Okay, touch-ups aside, how does he stack up? At the time of this writing, there’s precious little competition in the Mirage market. Tak/Tomy does not have a version…which, sure, could lead to a Mirage rant that would wonder why this particular character always seems to get slighted, heck, even now only finally getting a brief mainline entry before being shuffled off to an Amazon exclusive. Ahem, right…as I was saying, Fans Toys has a version on the way but that’s in the Pre-Order Sold Out phase. There is an entry from DX9, Invisible that hit shelves at least three years ago (but if you know where to look, you can find him…and maybe even affordable too!). But the one you’ll hear talked about just as much as Sphinx here is the Transform Element TE-03, Speed Star. A quick comparison will show that prices are about equal, Speed Star might be a little less depending on where you shop, but it’s quick to note that Sphinx still has plenty of nods to the toy and details baked into the mold while Speed Star is very much based on the animation model and thus, can be quite plain.


All right, let’s quit talking about the competition and look at the bot of the hour. [This is a twin review, so maybe bot of the half-hour? – Ed.] If you’re a fan of Mirage, there’s a lot to like here with Sphinx. There are some nods to the cartoon design when necessary, for example you won’t find wheels slung back over the shoulders here, but as I already mentioned, the details in the mold steer this figure more in the toy direction than the animation model. Transformation is fun in that ‘sure, I don’t remember EXACTLY how this goes, but I’ll figure it out as I go’ way…and you will get through it with minimal frustration. Worst case scenario is that there might be a panel that needs massaging. For me, it’s always the racer’s driver’s compartment but it always clicks into place after the second or third try. Really, just enough to limber up the brain. Formula-1 racer mode is fun with rubber tires and the especially thick rear rubber tires. I can’t explain why, I just always get a kick out of ‘em.

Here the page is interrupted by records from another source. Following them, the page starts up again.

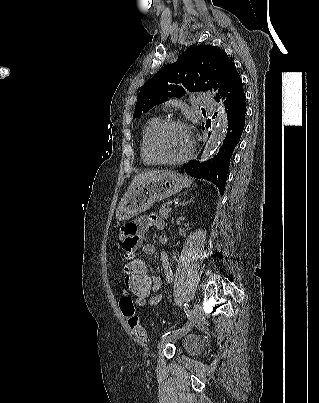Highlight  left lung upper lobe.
<instances>
[{"mask_svg": "<svg viewBox=\"0 0 319 403\" xmlns=\"http://www.w3.org/2000/svg\"><path fill=\"white\" fill-rule=\"evenodd\" d=\"M226 52L211 45L188 49L179 59L162 68L141 89L133 118L166 102L169 97H181L186 91L219 88L232 65Z\"/></svg>", "mask_w": 319, "mask_h": 403, "instance_id": "left-lung-upper-lobe-1", "label": "left lung upper lobe"}]
</instances>
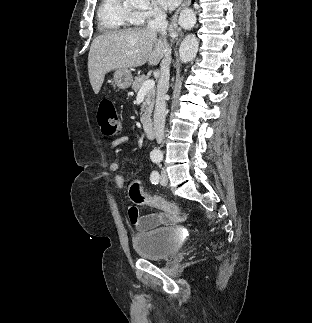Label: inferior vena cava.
<instances>
[{
    "label": "inferior vena cava",
    "instance_id": "602c4592",
    "mask_svg": "<svg viewBox=\"0 0 312 323\" xmlns=\"http://www.w3.org/2000/svg\"><path fill=\"white\" fill-rule=\"evenodd\" d=\"M167 14L161 12V10H154L153 20H148L149 28L159 32L161 38L159 40L161 48L163 50V60L160 64L161 76L159 78L157 86V96H156V106L154 112V132L156 140L162 142L164 138V128H165V116H166V104L165 96L169 88V78H170V64H171V50L170 46L166 40L167 36V26L168 22L166 20Z\"/></svg>",
    "mask_w": 312,
    "mask_h": 323
}]
</instances>
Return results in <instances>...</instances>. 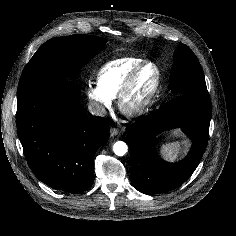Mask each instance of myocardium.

It's not all perfect though. Fortunately, my nits to pick with this guy are minimal, but both of them are items that show the mold’s age…having come around in the earlier days of Third-Party offerings as opposed to the seasoned offerings of today. First off is how the forearms and hands transform. Sadly, nothing here locks into place. While it’s clear where the panel designed to cover the hole from which the hands emerge should go, a slip of the thumb can just as easily shift that panel to expose said hole…which isn’t a good look. A similar thing happens with the small red and blue piece that conceals the hole where Mirage’s head sits in vehicle mode. This panel just doesn’t lock in with the chestplate the way that you think it should and, again, a misplaced finger can knock that loose for a less than pleasant appearance.


That’s it though. By and large, this guy’s a great figure and with the reissue out there, you’ve got a chance to get your mitts on it. Like Azalea, Sphinx blends in perfectly with your other Masterpiece Transformers so as to not rock the boat aesthetically. While the few transformation issues keep this from being perfect, this is a high-end Happy Cat to be sure!